Tag Archives: Kwame Alexander

Surf’s Up











Surf’s Up

by Kwame Alexander, illustrated by Daniel Miyares
North South Books, 2016

When I read that this book was already changing non-reader’s opinion about reading, I had to find out why. I was even more curious when I saw that Newbery Medal award winner, Kwame Alexander, wrote it.  He gives voice to inside tensions, and, in a playful, appealing way, he does that with Surf’s Up.

The story opens with laid-back slang and the promise of surfing, but one character exclaims, “Not yet, Dude,” as he sits riveted to a book.  His friend can’t believe a book has captured his buddy, and he drags his buddy—with his book—towards the beach.  His buddy cries out his excitement as the story’s tension mounts and the friend must ask, “What happened?”  As his buddy draws him into a story of whales and pirates and storms and dangers, the friend, too, becomes excited about the story.  He asks how the story ends, but his buddy says, “Not telling.”  Lured into the story, the friend opens the book, while his buddy surfs the waves.

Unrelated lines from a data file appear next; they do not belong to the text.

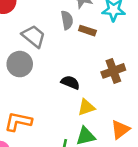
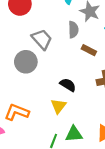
brown rectangle: (87, 31) -> (89, 50), moved
yellow triangle: (86, 107) -> (58, 106), moved, turned -42

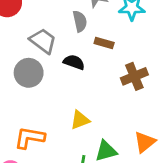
black semicircle: (68, 85) -> (74, 62), moved
yellow triangle: (58, 106) -> (80, 120), turned 42

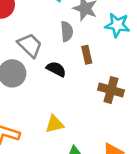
brown rectangle: (104, 43) -> (87, 55), turned 54
brown cross: (134, 76) -> (111, 90), turned 30

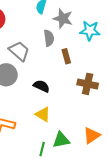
black semicircle: (56, 69) -> (41, 86), moved
yellow triangle: (54, 124) -> (43, 114), turned 49

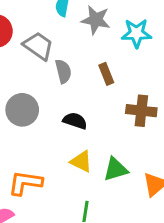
gray semicircle: (49, 38) -> (63, 71), moved
gray trapezoid: (19, 51) -> (38, 46), moved
green triangle: (61, 140) -> (116, 169), moved

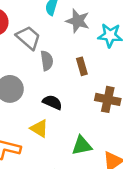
yellow triangle: (81, 161) -> (39, 128), moved

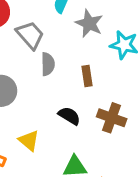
black semicircle: (52, 102) -> (69, 116), moved

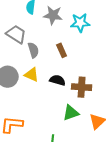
brown cross: (112, 118) -> (82, 87), moved
yellow triangle: (29, 141) -> (31, 75), moved

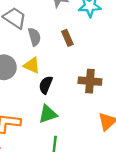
black semicircle: (57, 80) -> (46, 85), moved, turned -84
green triangle: (71, 113) -> (48, 114), moved

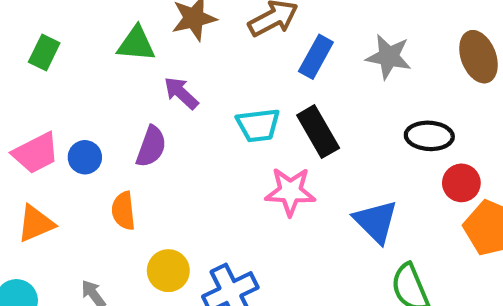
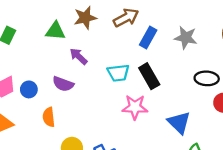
purple semicircle: (151, 147) -> (63, 84), turned 90

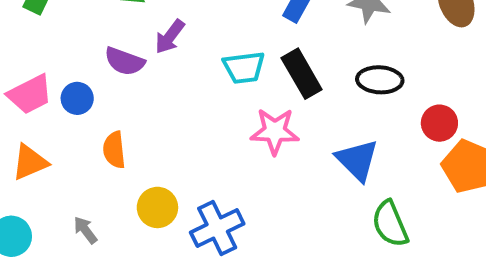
purple arrow: (79, 56) -> (170, 37), turned -96
black ellipse: (207, 78) -> (380, 80), moved
purple semicircle: (63, 84) -> (125, 61), moved

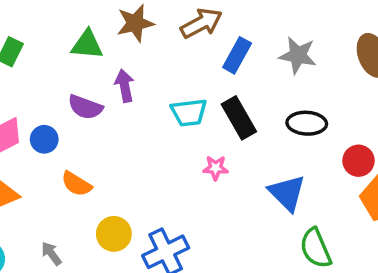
purple arrow: (170, 37) -> (125, 86), turned 132
pink star: (275, 131) -> (216, 168), size x0.6
orange semicircle: (114, 150) -> (76, 184), turned -52

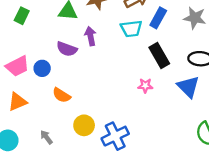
cyan trapezoid: (189, 112) -> (131, 29), moved
blue triangle: (287, 193) -> (188, 87), moved

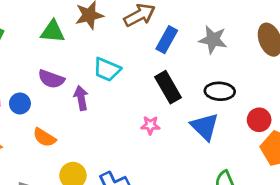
cyan trapezoid: (131, 29) -> (107, 70), moved, turned 30
purple arrow: (90, 36) -> (81, 98), moved

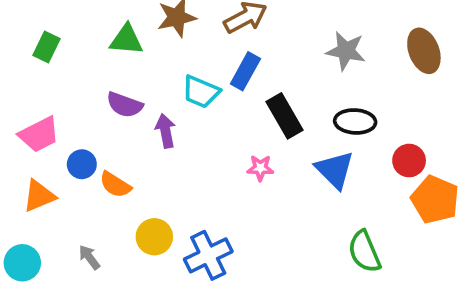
blue rectangle: (167, 40) -> (245, 71), moved
blue circle: (20, 103) -> (82, 164), moved

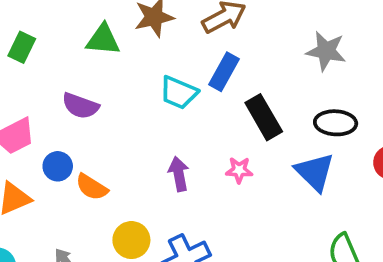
purple semicircle: (125, 105) -> (80, 106), moved
purple arrow: (165, 131) -> (179, 174), moved

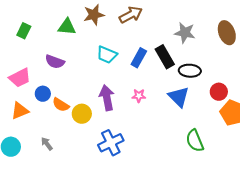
blue rectangle: (224, 72) -> (139, 58), moved
black rectangle: (264, 117) -> (165, 57), moved
purple arrow: (179, 174) -> (107, 98), size x1.4
yellow circle: (131, 240) -> (82, 114), moved

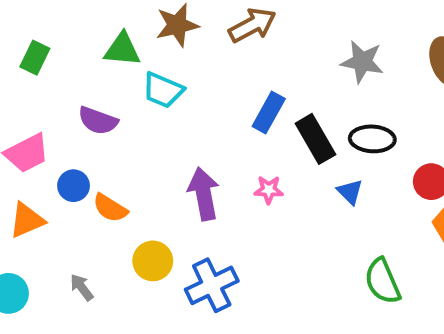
cyan trapezoid: (107, 55) -> (163, 90), moved
black rectangle: (165, 57) -> (315, 139), moved
blue triangle: (179, 97) -> (350, 192), size x0.6
yellow circle: (82, 114) -> (153, 261), moved

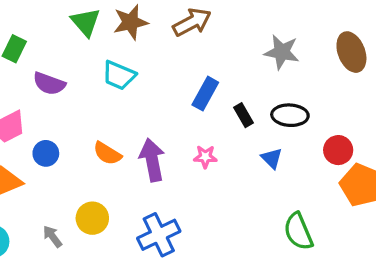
green triangle: (122, 49) -> (86, 22), moved, turned 44
purple semicircle: (98, 121) -> (49, 84), moved
black rectangle: (315, 139) -> (243, 115), size x0.6
orange semicircle: (110, 208) -> (107, 153), moved
yellow circle: (153, 261) -> (92, 218), moved

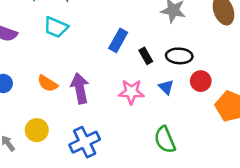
red circle: (338, 150) -> (201, 81), moved
pink star: (205, 157) -> (131, 92), moved, size x1.5
green semicircle: (298, 231) -> (165, 140), moved

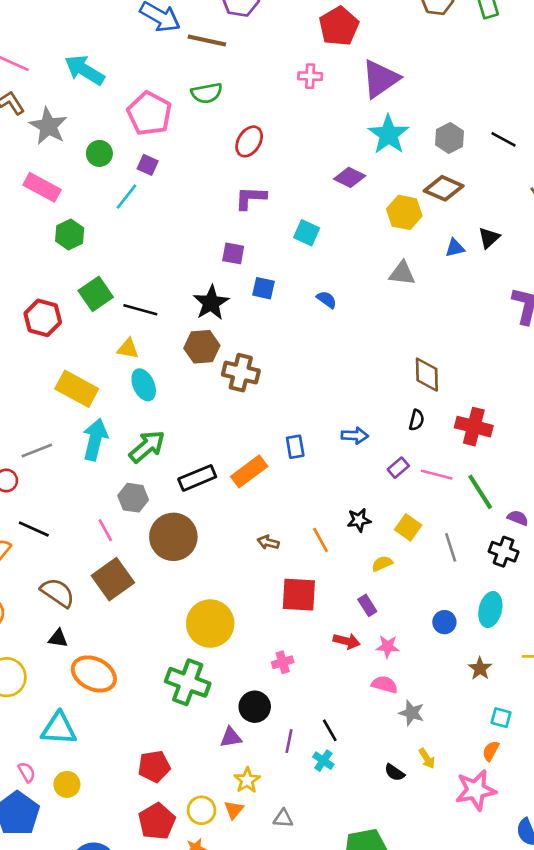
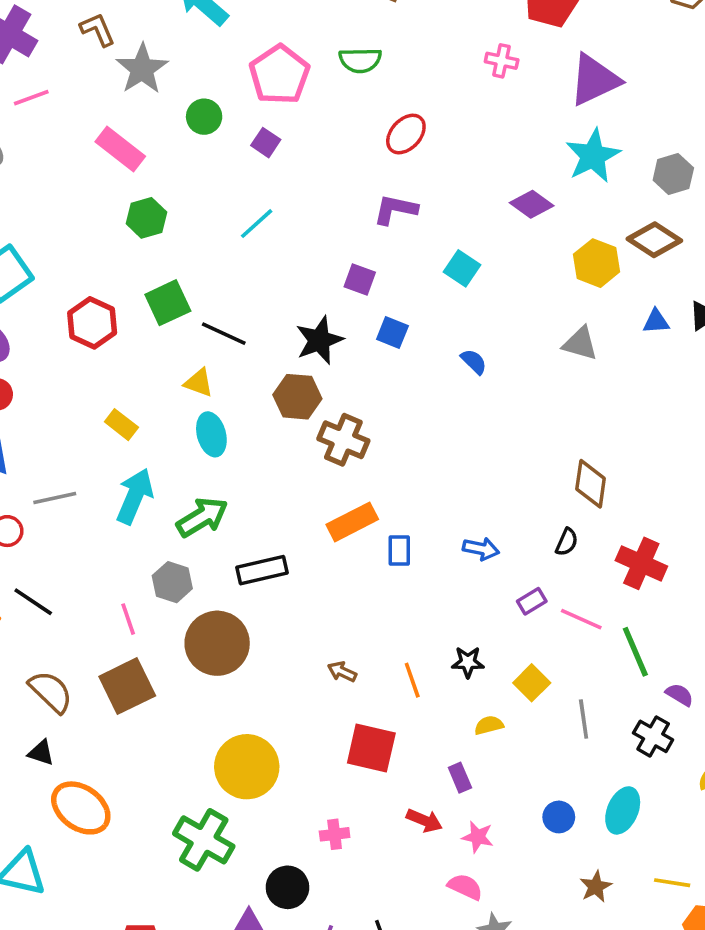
cyan line: (127, 197) -> (257, 224), moved
yellow rectangle: (77, 389) -> (121, 425), size x0.6
orange rectangle: (249, 471) -> (352, 522), moved

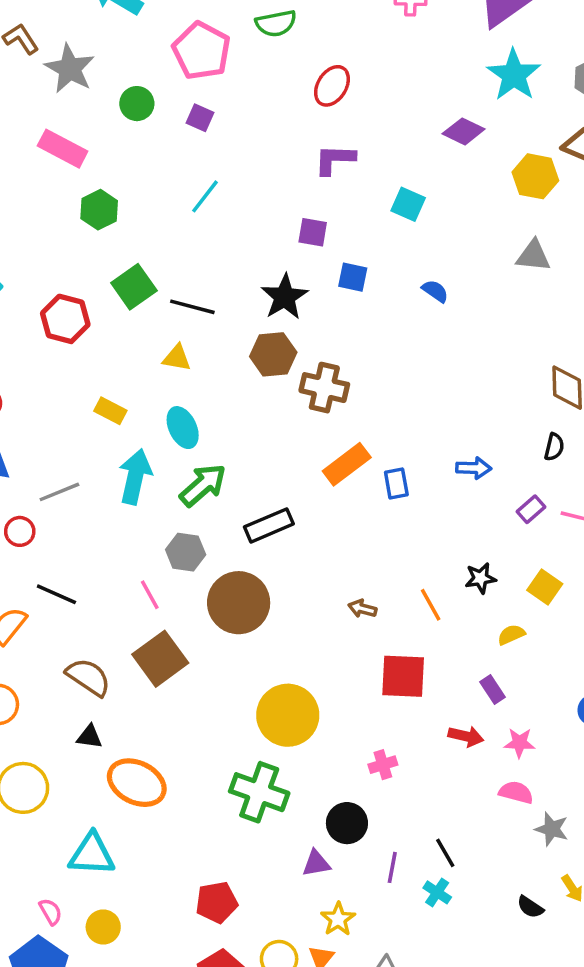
cyan ellipse: (211, 434) -> (183, 428), moved

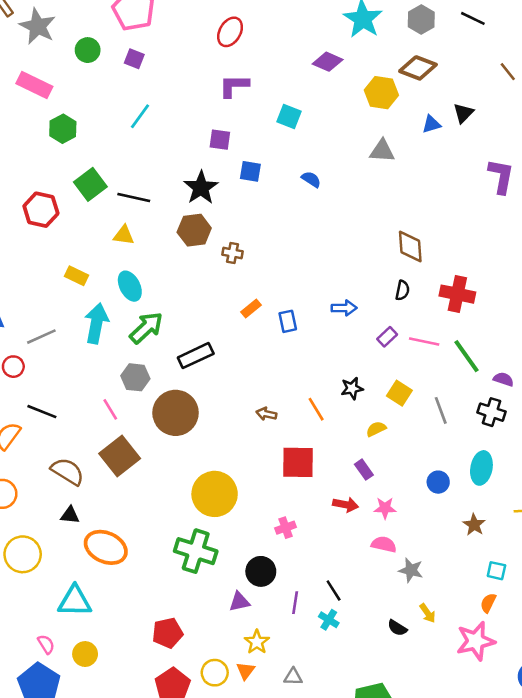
brown cross: (324, 388) -> (233, 253), size x0.6
orange rectangle: (347, 464) -> (251, 309), size x0.6

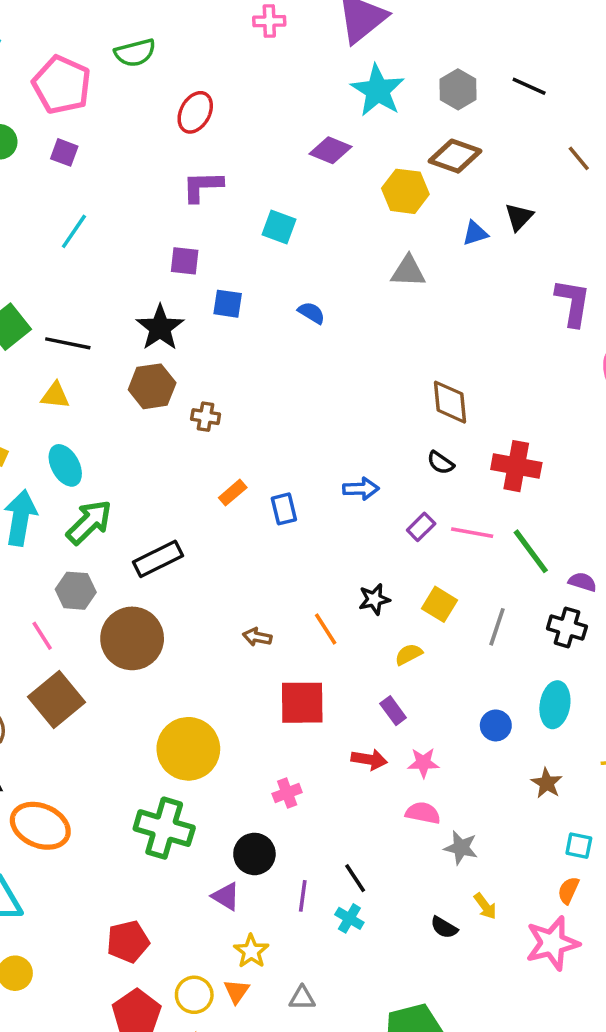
black semicircle: (402, 290) -> (441, 463), turned 114
gray line: (441, 410) -> (497, 627), turned 40
purple triangle: (239, 602) -> (226, 896), turned 45

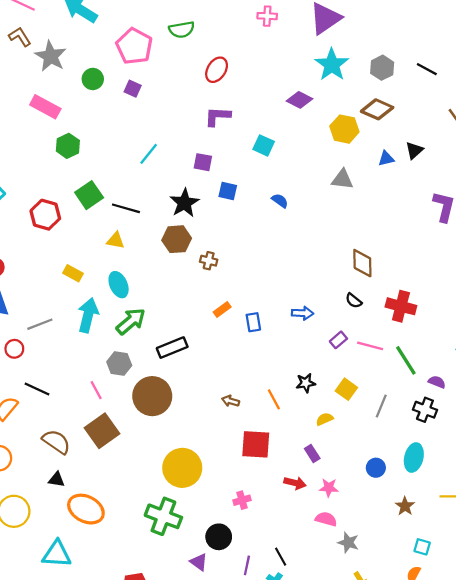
cyan line: (74, 231) -> (149, 154), moved

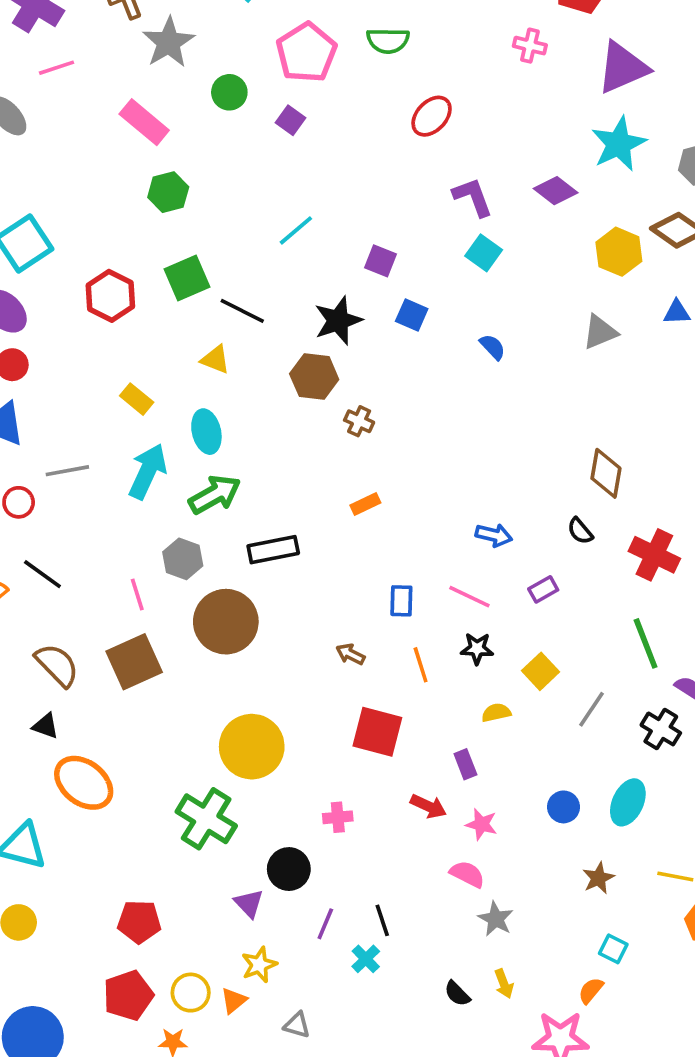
purple L-shape: (218, 116) -> (473, 197), moved, turned 56
gray triangle: (342, 179) -> (600, 332), turned -40
blue rectangle: (253, 322) -> (401, 601), moved
pink line: (370, 346) -> (469, 597), moved

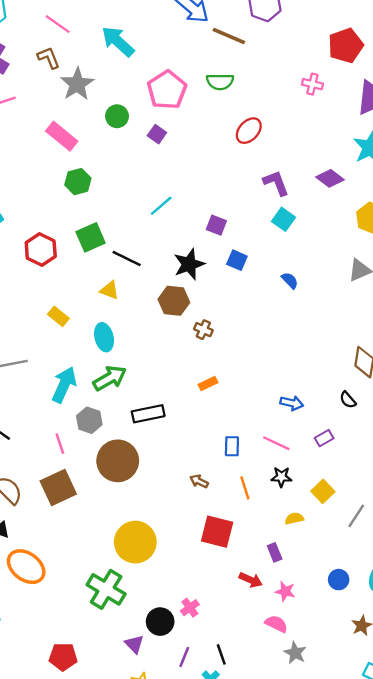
cyan arrow: (148, 471) -> (64, 385), moved
pink cross: (338, 817) -> (190, 608), moved, turned -30

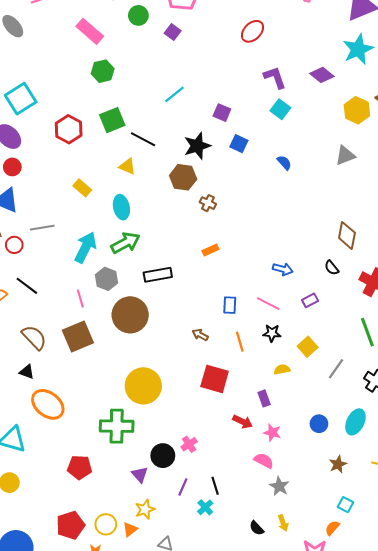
green cross: (106, 589) -> (117, 426), turned -32
red pentagon: (63, 657) -> (80, 467), moved

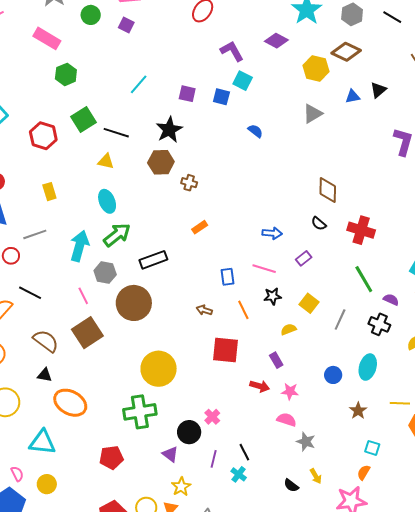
blue square: (239, 144) -> (221, 97), moved
yellow rectangle: (82, 188) -> (49, 192), moved, turned 42

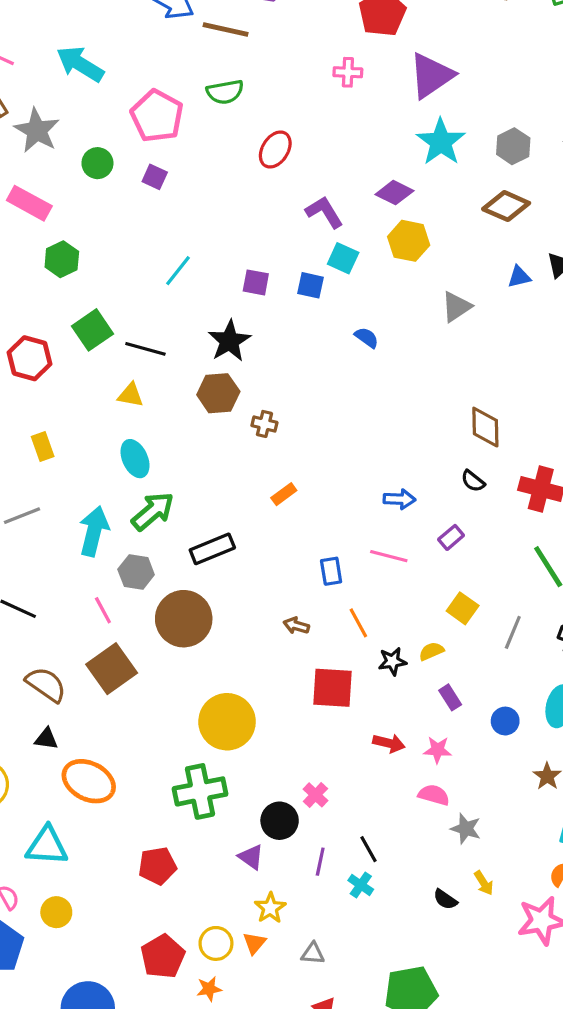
yellow hexagon: (316, 68) -> (409, 241), moved
black star: (273, 296) -> (392, 661), moved
purple rectangle: (276, 360) -> (450, 697), moved

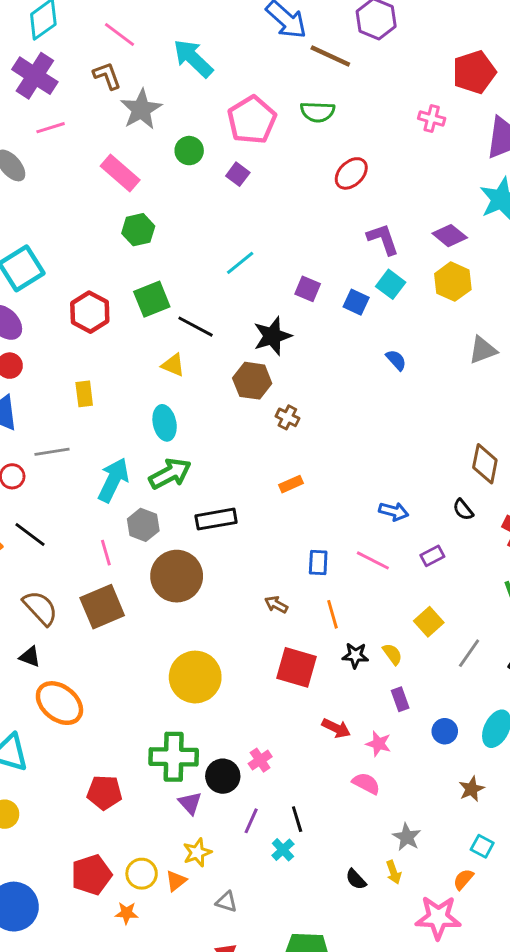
yellow semicircle: (431, 651) -> (392, 654), turned 65
green cross: (200, 791) -> (174, 757), moved
gray star: (466, 829) -> (407, 837), moved

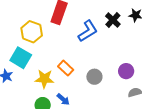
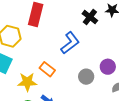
blue L-shape: (88, 31) -> (70, 43), moved
gray circle: (94, 77) -> (86, 77), moved

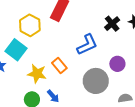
purple circle: (108, 67) -> (117, 64), moved
gray circle: (86, 77) -> (96, 81), size x1.6

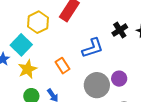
purple circle: (117, 64) -> (119, 79), moved
yellow star: (37, 74) -> (28, 69), moved, turned 30

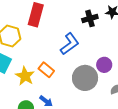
black cross: (120, 30) -> (90, 18), turned 35
yellow star: (28, 69) -> (25, 76), moved

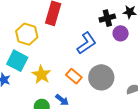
purple circle: (104, 65) -> (121, 33), moved
orange rectangle: (46, 70) -> (74, 76), moved

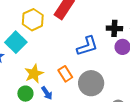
yellow star: (41, 75) -> (34, 74), moved

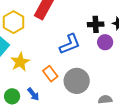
yellow star: (34, 74) -> (20, 62), moved

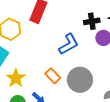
yellow star: (20, 62) -> (16, 78), moved

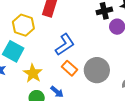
blue L-shape: (69, 44) -> (65, 45), moved

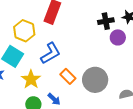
blue L-shape: (65, 45) -> (51, 53), moved

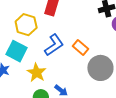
orange rectangle: (68, 76) -> (81, 47), moved

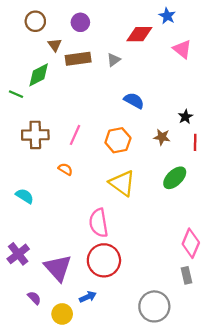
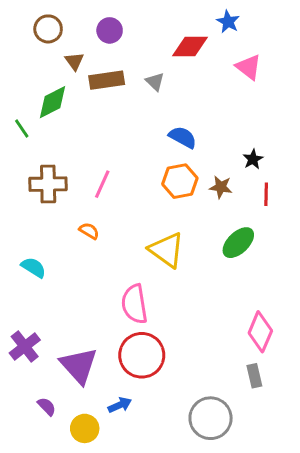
gray triangle: (114, 60) -> (155, 82), turned -40
green line: (16, 94) -> (22, 128), turned 32
orange hexagon: (118, 140) -> (180, 181), moved

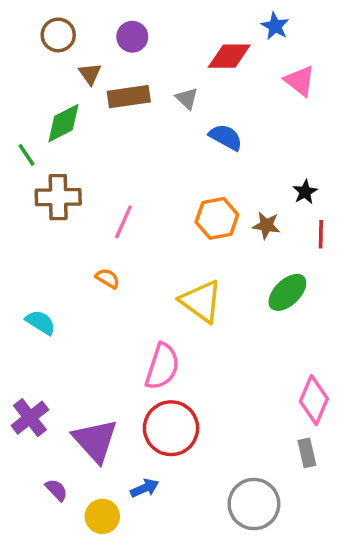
blue semicircle: (183, 137) -> (226, 137), moved
brown cross: (48, 184) -> (58, 197), moved
pink semicircle: (134, 304) -> (162, 366), turned -153

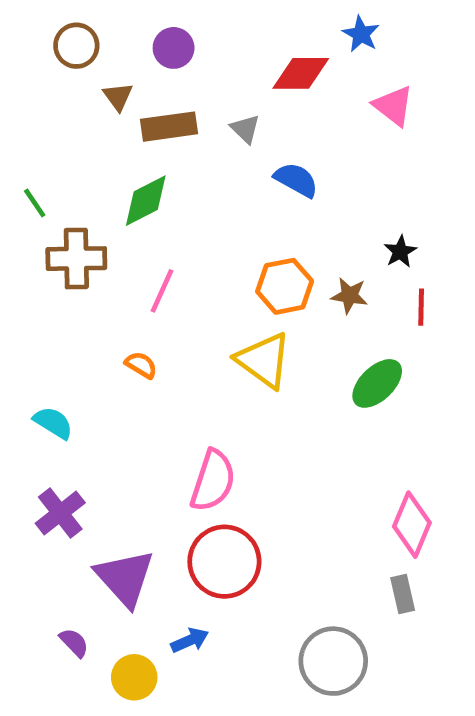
green diamond: (63, 123) -> (146, 201), moved
yellow triangle: (201, 301) -> (264, 360), moved
purple cross: (30, 418) -> (60, 513), moved

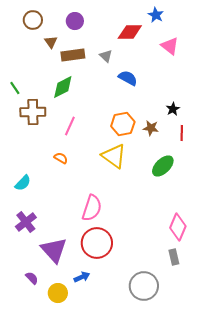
cyan semicircle: (53, 423) -> (23, 183), turned 102

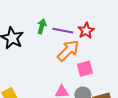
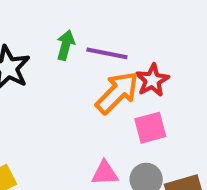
red star: (86, 31) -> (152, 80), moved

Read more reviews and purchase on Amazon.

The Crossover

The Crossover
by Kwame Alexander
Houghton Mifflin Harcourt, 2014
Newbery Award Winner

This fast-moving story, written in poem, you will dive you into a family of basketball.  Twins, coached since they were three by their basketball winning father, “Da Man”, sizzle on the court.  Josh and Jordan know every move, every line-up; they know how to play off other’s strengths, and into other’s blindspots; they rule the court.  Coming into the final season games, headed for championship,   Josh’s world starts to change.  Jordan finds a girl friend and Josh becomes the outsider.  Angry, he makes a dumb move, and is removed from all games, but must attend the games from the sidelines.  During this growing up time, he asks that he not be called by his childhood name, Filthy McNasty.  His father’s world is changing too, and we learn why the title fits the story.